- Origin: United Kingdom
- Genres: Dance music, trance music
- Years active: 1997–2001
- Label: Perfecto Records
- Members: Paul Oakenfold, Ian Masterson, Jake Williams

= Planet Perfecto =

UK dance group

Planet Perfecto was a dance supergroup, formed in 1997 by Paul Oakenfold, Ian Masterson and Jake Williams. They were signed to Oakenfold's record label, Perfecto Records.

==Musical career==
Their first release was "Georgie Girl" on 12" vinyl in 1997; the single did not make it into the UK Singles Chart. However, their next track, "Not Over Yet '99", was more successful entering the UK chart at #16 in August 1999. They worked with a fourth producer, Matt Darey on the track, a remix/re-edit of "Not Over Yet" by Grace to create the track, which was to be the first of four hits for the group. Oakenfold had previously been a member of Grace.

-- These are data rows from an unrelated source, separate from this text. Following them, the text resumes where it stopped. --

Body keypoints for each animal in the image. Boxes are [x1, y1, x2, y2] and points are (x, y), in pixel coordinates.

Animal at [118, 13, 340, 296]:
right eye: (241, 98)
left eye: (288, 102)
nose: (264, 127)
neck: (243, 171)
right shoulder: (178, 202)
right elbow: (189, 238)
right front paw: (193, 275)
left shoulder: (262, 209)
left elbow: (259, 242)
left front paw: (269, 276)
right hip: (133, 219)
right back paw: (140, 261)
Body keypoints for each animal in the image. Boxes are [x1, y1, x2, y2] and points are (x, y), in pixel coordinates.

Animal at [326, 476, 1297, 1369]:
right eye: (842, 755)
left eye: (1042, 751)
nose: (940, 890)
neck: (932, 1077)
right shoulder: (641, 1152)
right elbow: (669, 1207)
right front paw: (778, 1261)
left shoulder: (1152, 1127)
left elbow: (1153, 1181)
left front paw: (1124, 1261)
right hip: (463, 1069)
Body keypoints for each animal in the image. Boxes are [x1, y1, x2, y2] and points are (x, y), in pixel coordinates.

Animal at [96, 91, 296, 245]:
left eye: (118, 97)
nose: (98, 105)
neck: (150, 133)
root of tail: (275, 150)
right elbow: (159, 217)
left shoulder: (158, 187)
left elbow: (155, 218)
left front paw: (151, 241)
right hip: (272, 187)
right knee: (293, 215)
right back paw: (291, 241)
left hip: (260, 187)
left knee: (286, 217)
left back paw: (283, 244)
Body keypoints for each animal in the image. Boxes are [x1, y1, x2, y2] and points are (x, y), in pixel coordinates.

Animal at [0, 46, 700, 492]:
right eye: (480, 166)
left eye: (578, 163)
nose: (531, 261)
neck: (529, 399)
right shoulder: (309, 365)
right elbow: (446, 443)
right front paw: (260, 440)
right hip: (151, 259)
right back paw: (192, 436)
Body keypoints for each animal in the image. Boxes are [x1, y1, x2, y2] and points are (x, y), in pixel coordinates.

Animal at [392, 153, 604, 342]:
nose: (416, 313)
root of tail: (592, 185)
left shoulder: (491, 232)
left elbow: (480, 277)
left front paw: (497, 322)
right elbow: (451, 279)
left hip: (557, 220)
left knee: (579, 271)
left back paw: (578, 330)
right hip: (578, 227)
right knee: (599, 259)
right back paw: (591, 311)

Before forming Planet Perfecto, all three producers had made their names in the dance music scene under different guises. Most notably Jake Williams as JX and Masterson with Flexifinger. Paul Oakenfold was often viewed as being the main force behind "Planet Perfecto", but this is probably because he was more of a household name, having been successful as a DJ and having hits under numerous guises. Planet Perfecto have not released any further material since 2001. All three producers have undertaken independent projects since that time.

==Discography==
===Singles===

| Year | Title | Peak chart positions |  |  |  |  |  |  |  |
| UK | UK Dance | UK Indie | AUS | EUR | IRE | NED | SCO |
| 1999 | "Not Over Yet 99" (featuring Grace) | 16 | 2 | — | 90 | 56 | — | — | 14 |
| "Bullet in the Gun" | 15 | 10 | 7 | 99 | 53 | 25 | 62 | 27 |
| 2000 | "Bullet in the Gun 2000" | 7 | 2 | 1 | — | 33 | 32 | — | 5 |
| 2001 | "Bites da Dust" | 52 | 33 | 4 | — | 43 | — | — | 52 |
"—" denotes items that did not chart or were not released in that territory.